[[ Passage provided, beginning ]]

For decades, the medical establishment has pressured mothers to breastfeed their babies, claiming it’s the best way to provide newborns with the nutrients they need.
New research suggests otherwise.
Joan Wolf, an academic at Texas A&M University, spent a year and a half poring over the medical literature, analyzing the whole breastfeeding issue.
“The conclusion is that the evidence we have now is not compelling,” says Wolf, in a July 20 story in The Times Online. “It certainly does not justify the rhetoric. The problem with the studies is that it is very hard to separate the benefits of the mother’s milk from the benefits of the kind of mother who chooses to breastfeed.”
In the same story, Michael Kramer, one of the world’s most authoritative sources of breastfeeding research and professor of paediatrics at McGill University, says: “The public health breastfeeding promotion information is way out of date. The trouble is, he said, that the breastfeeding lobby is at war with the formula milk industry, and “neither side is being very scientific … when it becomes a crusade, people are not very rational.”
In her 2007 article Is Breast Really Best? Risk and Total Motherhood in the National Breastfeeding Awareness Campaign published in the Journal of Health Politics, Policy and Law, Wolf criticized the National Breastfeeding Awareness Campaign (NBAC) that warned women that bottle feeding their babies put them at risk of a variety of health problems.
“The NBAC, and particularly its message of fear, neglected fundamental ethical principles regarding evidence quality, message framing, and cultural sensitivity in public health campaigns,” said Wolf. “The campaign was based on research that is inconsistent, lacks strong associations, and does not account for plausible confounding variables, such as the role of parental behavior, in various health outcomes.”
Wolf added that only the benefits on gastrointestinal illnesses had been conclusively proven.

[[ Passage provided, end ]]
[[ Data to examine, beginning ]]

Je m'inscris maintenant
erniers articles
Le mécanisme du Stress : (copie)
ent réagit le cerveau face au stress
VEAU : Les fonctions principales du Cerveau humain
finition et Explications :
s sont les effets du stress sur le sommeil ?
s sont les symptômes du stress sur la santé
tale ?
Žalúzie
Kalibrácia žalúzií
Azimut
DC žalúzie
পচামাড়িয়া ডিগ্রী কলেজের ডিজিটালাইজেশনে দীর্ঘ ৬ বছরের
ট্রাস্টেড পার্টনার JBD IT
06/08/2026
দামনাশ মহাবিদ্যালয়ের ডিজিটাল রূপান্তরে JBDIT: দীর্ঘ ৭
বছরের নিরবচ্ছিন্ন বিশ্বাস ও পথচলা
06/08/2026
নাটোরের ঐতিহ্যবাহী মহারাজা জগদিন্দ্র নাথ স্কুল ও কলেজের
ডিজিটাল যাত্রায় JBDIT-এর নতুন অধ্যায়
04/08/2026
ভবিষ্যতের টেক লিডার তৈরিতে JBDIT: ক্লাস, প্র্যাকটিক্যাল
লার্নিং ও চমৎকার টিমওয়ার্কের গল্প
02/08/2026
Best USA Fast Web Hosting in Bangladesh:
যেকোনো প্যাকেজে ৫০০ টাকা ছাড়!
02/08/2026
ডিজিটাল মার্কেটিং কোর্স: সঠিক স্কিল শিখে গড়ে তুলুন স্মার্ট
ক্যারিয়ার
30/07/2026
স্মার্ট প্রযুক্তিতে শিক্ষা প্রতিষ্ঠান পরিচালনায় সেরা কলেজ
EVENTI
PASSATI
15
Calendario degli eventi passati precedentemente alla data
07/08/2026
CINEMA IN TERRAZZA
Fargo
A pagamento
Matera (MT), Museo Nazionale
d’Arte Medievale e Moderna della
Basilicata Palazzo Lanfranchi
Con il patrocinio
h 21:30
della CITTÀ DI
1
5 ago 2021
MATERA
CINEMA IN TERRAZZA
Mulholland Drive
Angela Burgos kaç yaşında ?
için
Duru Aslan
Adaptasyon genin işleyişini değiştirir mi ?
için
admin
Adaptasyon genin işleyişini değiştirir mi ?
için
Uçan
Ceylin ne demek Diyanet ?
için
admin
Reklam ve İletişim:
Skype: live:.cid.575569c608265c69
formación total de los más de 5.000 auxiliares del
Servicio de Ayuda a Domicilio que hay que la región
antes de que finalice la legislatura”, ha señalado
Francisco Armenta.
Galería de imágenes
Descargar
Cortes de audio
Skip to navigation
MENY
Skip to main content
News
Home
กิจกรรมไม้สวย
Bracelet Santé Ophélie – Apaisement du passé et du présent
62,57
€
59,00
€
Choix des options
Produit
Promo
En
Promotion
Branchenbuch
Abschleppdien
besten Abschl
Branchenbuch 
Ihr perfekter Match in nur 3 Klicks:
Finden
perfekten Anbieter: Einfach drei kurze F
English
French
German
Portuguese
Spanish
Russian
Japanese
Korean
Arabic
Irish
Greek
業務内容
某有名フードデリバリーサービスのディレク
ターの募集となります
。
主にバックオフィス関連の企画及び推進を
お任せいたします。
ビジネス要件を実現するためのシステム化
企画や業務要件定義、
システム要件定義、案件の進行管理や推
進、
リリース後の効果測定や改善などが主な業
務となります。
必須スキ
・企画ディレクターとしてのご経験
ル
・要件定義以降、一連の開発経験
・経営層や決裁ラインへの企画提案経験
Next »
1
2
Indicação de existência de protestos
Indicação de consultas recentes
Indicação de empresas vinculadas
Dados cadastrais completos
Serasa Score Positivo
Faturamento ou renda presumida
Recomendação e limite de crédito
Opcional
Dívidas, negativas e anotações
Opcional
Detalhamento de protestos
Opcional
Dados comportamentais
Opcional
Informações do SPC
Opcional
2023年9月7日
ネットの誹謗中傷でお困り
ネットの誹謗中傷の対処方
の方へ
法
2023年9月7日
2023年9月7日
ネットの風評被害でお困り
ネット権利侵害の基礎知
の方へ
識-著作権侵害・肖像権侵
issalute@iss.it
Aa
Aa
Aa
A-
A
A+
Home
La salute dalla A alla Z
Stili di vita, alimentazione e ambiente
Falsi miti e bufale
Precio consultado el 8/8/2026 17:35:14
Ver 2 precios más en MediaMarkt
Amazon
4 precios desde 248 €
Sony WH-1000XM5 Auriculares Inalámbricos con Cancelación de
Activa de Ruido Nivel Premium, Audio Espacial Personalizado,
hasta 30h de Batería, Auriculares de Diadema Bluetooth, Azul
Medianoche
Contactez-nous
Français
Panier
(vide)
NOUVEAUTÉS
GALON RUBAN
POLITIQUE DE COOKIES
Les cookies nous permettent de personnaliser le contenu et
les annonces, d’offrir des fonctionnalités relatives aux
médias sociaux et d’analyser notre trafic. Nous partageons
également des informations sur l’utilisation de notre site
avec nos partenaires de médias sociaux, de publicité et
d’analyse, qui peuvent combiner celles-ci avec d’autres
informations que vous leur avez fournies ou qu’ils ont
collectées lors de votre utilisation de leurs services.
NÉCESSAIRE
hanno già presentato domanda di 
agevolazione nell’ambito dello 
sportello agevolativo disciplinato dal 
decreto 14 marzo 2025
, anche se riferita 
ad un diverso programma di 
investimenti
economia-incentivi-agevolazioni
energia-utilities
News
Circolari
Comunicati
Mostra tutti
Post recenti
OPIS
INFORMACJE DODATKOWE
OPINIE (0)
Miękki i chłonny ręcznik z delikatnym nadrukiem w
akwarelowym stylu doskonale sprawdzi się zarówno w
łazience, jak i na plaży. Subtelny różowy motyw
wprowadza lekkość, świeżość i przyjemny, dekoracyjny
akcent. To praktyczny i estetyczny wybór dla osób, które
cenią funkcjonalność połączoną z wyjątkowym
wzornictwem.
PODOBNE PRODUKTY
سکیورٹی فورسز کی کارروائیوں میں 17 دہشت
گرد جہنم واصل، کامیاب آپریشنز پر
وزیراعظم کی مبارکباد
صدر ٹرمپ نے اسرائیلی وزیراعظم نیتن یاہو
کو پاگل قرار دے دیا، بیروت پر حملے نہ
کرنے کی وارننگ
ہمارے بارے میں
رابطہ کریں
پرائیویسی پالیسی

[[ Data to examine, end ]]

Copy out the breastfeeding article word for word, beginning at the words "In her 2007" and stopping after "of health problems.".

__Output of the task__
In her 2007 article Is Breast Really Best? Risk and Total Motherhood in the National Breastfeeding Awareness Campaign published in the Journal of Health Politics, Policy and Law, Wolf criticized the National Breastfeeding Awareness Campaign (NBAC) that warned women that bottle feeding their babies put them at risk of a variety of health problems.